Believe those who are seeking the truth. Doubt those who find it. Andre Gide

Tuesday, February 10, 2009

"Shock and Awe" Needed to Combat Recession

See the full article here.

A selected excerpt:

Government leaders will need to take a "shock-and-awe" approach towards the economy as indicators show a worsening recession, Mohamed El-Erian, co-CEO of the Pimco bond fund, said Friday. Asked what he would do if he stood in Treasury Secretary Timothy Geithner's shoes, El-Erian said the government needs to take drastic, immediate and comprehensive action to combat the threats posed by the crumbling economy.

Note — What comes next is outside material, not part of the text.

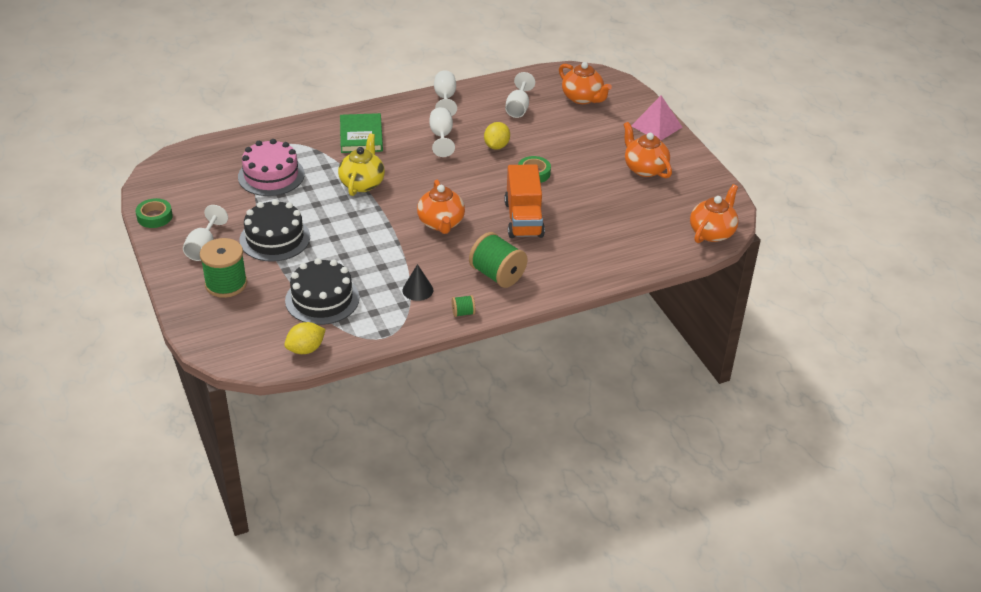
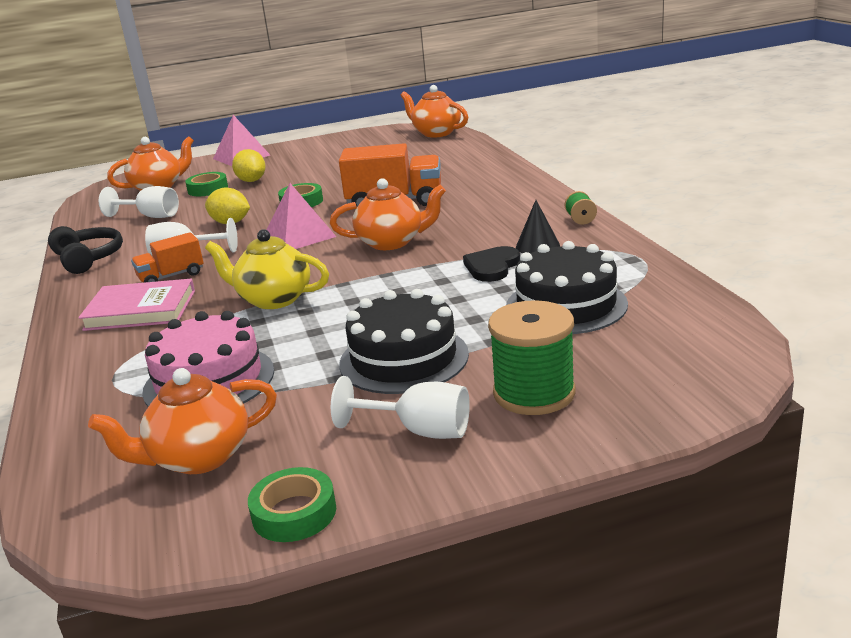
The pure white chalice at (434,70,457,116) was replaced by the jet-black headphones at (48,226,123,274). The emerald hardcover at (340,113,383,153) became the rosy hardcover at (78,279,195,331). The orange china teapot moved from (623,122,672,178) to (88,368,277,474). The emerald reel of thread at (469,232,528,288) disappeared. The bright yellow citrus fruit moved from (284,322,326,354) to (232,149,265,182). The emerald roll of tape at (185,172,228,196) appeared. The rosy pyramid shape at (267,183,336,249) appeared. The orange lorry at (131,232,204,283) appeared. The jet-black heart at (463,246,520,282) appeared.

Do people like El-Erian actually think before speaking? Do they think at all? Perhaps not thinking is a luxury that only the very rich can afford?

A leading bond fund manager is asked for his views on how U.S. government policy might be designed to combat what appears to be a worsening recession. How will he answer? One might hope that the experienced sage will draw on the lessons learned from past interventions in the U.S. and elsewhere. Nope. Perhaps he will draw on a few philosophical principles concerning the role of government in the economy. Nope. Perhaps he will frame his views in the context of a coherent economic theory. Yeah, right.

Nosiree...forget all that BS. Instead, for inspiration and as a model of successful intervention, our high-paid fund manager draws on one of the greatest U.S. policy failures of all time -- the "shock and awe" bombing campaign that preceeded the U.S. invasion of Iraq. How's that as an example of "drastic, immediate, and comprehensive" action? And oh boy, that sure turned out well, didn't it?

Thursday, February 5, 2009

Gosh Darnit, Mr. Immelt

Another slow day. But trust General Electric's Chief Executive, Jeff Immelt, to provide us with some entertainment value (as opposed his real job of generating shareholder value). Check out the story here. Here is a quote:

The U.S. economy is in its worst shape since the deep recession of 1974 and 1975, and if it deteriorates further the most meaningful comparisons will be to the Great Depression. We're at least to 1974-75. Once you break through '74-'75, you don't stop 'til you get to 1929. Unlike the other downturns that I've been a part of, this one is faced with limited liquidity. If liquidity exists, it's not coming back readily. That's why the government's role in this cycle is so gosh-darned important.
Jeepers...I had no idea. But gosh-doodly, I suppose this is why he is paid the big bucks.

We're at least to 1974-75? What is he talking about? U.S. real per capita GDP 35 years ago was approximately 50% lower than it is today; see first figure here.

Oh, wait a second...I think he was referring to GE's stock price.



But you see, this is not Immelt's fault. Nosiree. Jack Welch (legendary former CEO of GE 1981-2001) never experienced anything like this. Things are "different" this time around. In particular, there appears to be a shortage of "liquidity;" or a "credit crunch." Nope...I can't recall people ever talking about a phenomenon like this before during an economic downturn. This is why the government's role in this cycle is so gosh-darned important.

And just what, pray tell, might that role be? Well...you know...the government should do something...and it should do it right away...anything really big...anything, I presume, to legitimize the view that things are really different this time around; and that poor share price performance really has nothing to do with poor executive decisions.